Harbor seals, also known as common seals are marine mammals found across the Northern Hemisphere. Although mostly safe, some populations are threatened by various factors like disease, sealing, etc.
Harbor Seal Scientific Classification
Table Of Content
Size: Males measure at around 63-75 inches (160-190 cm) and females 63-67 inches (160-170 cm).
Weight: Males weigh between 176 and 375 lbs (80-170 kg), while females are 132-320 lbs (60-145 kg).
Color – Variable from a brownish black to a silvery grey, the ventral sides are usually much lighter. They also have a pattern of spots which is unique to each individual.
Distribution & Subspecies
|Name||Trinomial name||Geographic Range|
|Eastern Atlantic common seals||Phoca vitulina vitulina||Europe to Western Asia|
|Pacific common seals||P. v. richardsi||Western North America|
|Insular seals||P. v. stejnegeri||Eastern Asia|
|Ungava seals||P. v. mellonae||Eastern Canada|
|Western Atlantic common seals||P. v. concolor (controversial)||Eastern North America|
They live in shallow waters in bays, coastal regions, estuaries, rocky islets, and freshwater. They use tidewater glaciers for shelter, transportation, and breeding. They are rather common in somewhat cold marine waters which do not have yearly sea ice coverage.

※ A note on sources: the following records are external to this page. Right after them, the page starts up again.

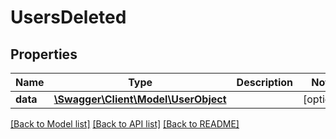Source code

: # UsersDeleted

## Properties
Name | Type | Description | Notes
------------ | ------------- | ------------- | -------------
**data** | [**\Swagger\Client\Model\UserObject**](UserObject.md) |  | [optional] 

[[Back to Model list]](../../README.md#documentation-for-models) [[Back to API list]](../../README.md#documentation-for-api-endpoints) [[Back to README]](../../README.md)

- They are usually solitary but do congregate during the pupping and molting season. They do not exhibit any social structure during this time.

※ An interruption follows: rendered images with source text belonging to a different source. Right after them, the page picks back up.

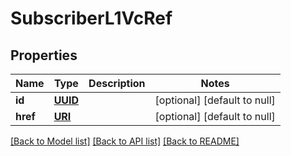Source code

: # SubscriberL1VcRef
## Properties

Name | Type | Description | Notes
------------ | ------------- | ------------- | -------------
**id** | [**UUID**](UUID.md) |  | [optional] [default to null]
**href** | [**URI**](URI.md) |  | [optional] [default to null]

[[Back to Model list]](../README.md#documentation-for-models) [[Back to API list]](../README.md#documentation-for-api-endpoints) [[Back to README]](../README.md)

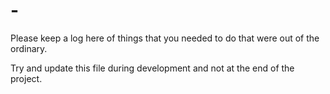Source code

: # <PROJECT CODE> - <PROJECT NAME>

Please keep a log here of things that 
you needed to do that were out of the ordinary.

Try and update this file during development and
not at the end of the project.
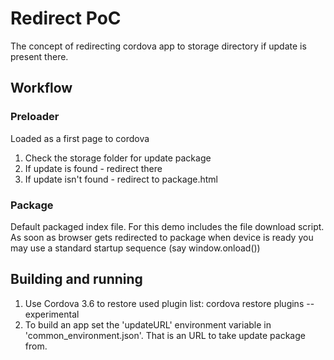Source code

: # Redirect PoC

The concept of redirecting cordova app to storage directory if update is present there.

## Workflow

### Preloader

Loaded as a first page to cordova

1. Check the storage folder for update package
2. If update is found - redirect there
3. If update isn't found - redirect to package.html

### Package

Default packaged index file. For this demo includes the file download script.
As soon as browser gets redirected to package when device is ready you may use a standard startup sequence (say window.onload())

## Building and running

1. Use Cordova 3.6 to restore used plugin list:
    cordova restore plugins --experimental
2. To build an app set the 'updateURL' environment variable in 'common_environment.json'.
That is an URL to take update package from.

- Harbor seals are diurnal.
- They like to spend their resting periods usually in areas familiar to them. These sites are usually within 20 miles from the shore.
- Although not migratory, they can spend many days at sea, traveling long distances to search for feeding grounds.
- They molt once a year immediately after the breeding season with the youngest molting first.
Mating & Reproduction
Male harbor seals are believed to be monogamous. The female gives birth to pups once a year. The mating takes place underwater, thus negating the chance of studying that aspect. After a gestation period of around 9-10½ months, a single pup is born, although twin births have rarely been observed. The pupping season varies with location, with the seals inhabiting the colder subarctic regions giving birth in July, and those at lower latitudes in February.
The pups usually weigh at birth between 17-35 lbs. The mothers are usually the only ones looking after them. They are nursed for up to 6 weeks but grow quickly because of their mother’s rich and nutritious milk, doubling their birth weights by the time they are weaned, until which time, the offspring cling to the mother’s back when in the water. Males reach sexual maturity at 3 to 7 years of age, while females become mature at 3 to 6 years.
Females live longer than male harbor seals. The former may live for 30-35 years, while the latter only lives for 20-25 years.
Sounds & Communication
They communicate through yelps, grunts, and burps. They are a very alert creature and avoid making too much noise to be stealthy from predators.
They are carnivorous, with fishes like sea bass, anchovies, mackerel, flatfish, herring, whiting, and cod making up the majority of their diet. They also sometimes eat crabs, mollusks, shrimp, and squids.
- When underwater, harbor seals stop breathing so that their heart rate decreases leading to the conservation of energy. Also, they exhale before a deep dive which helps the oxygen accumulate into the muscles and blood, essentially reducing the oxygen content in the lungs.
- Their four flippers assist them to move around in the water, with the hind pair propelling them forward, and the front two helping them steer themselves.
- A higher metabolic rate compared to mammals of a similar size helps them produce body heat to keep their bodies warm.
- A thick blubber helps harbor seals keep themselves insulated, thus decreasing heat loss.
- When on land, dilation of the blood vessels in the skin occurs to aid in the release of heat from the body.
- They sleep in the water using a posture known as ‘bottling,’ wherein their bodies are submerged in the water vertically, with just the heads above the surface to aid in breathing.
- They have narrow nostrils which close during their time underwater.
Killer whales (orcas), white sharks and polar bears prey on harbor seals. Coyotes sometimes hunt common seals when they are on land.
IUCN has listed the harbor seal under their ‘Least Concern’ category. Their total population is estimated to be around 350,000-500,000 individuals.
- Harbor seals share a common ancestor with bears and canines (dogs, wolves).
- They lack external ears.
- They move on land using a caterpillar like locomotion process.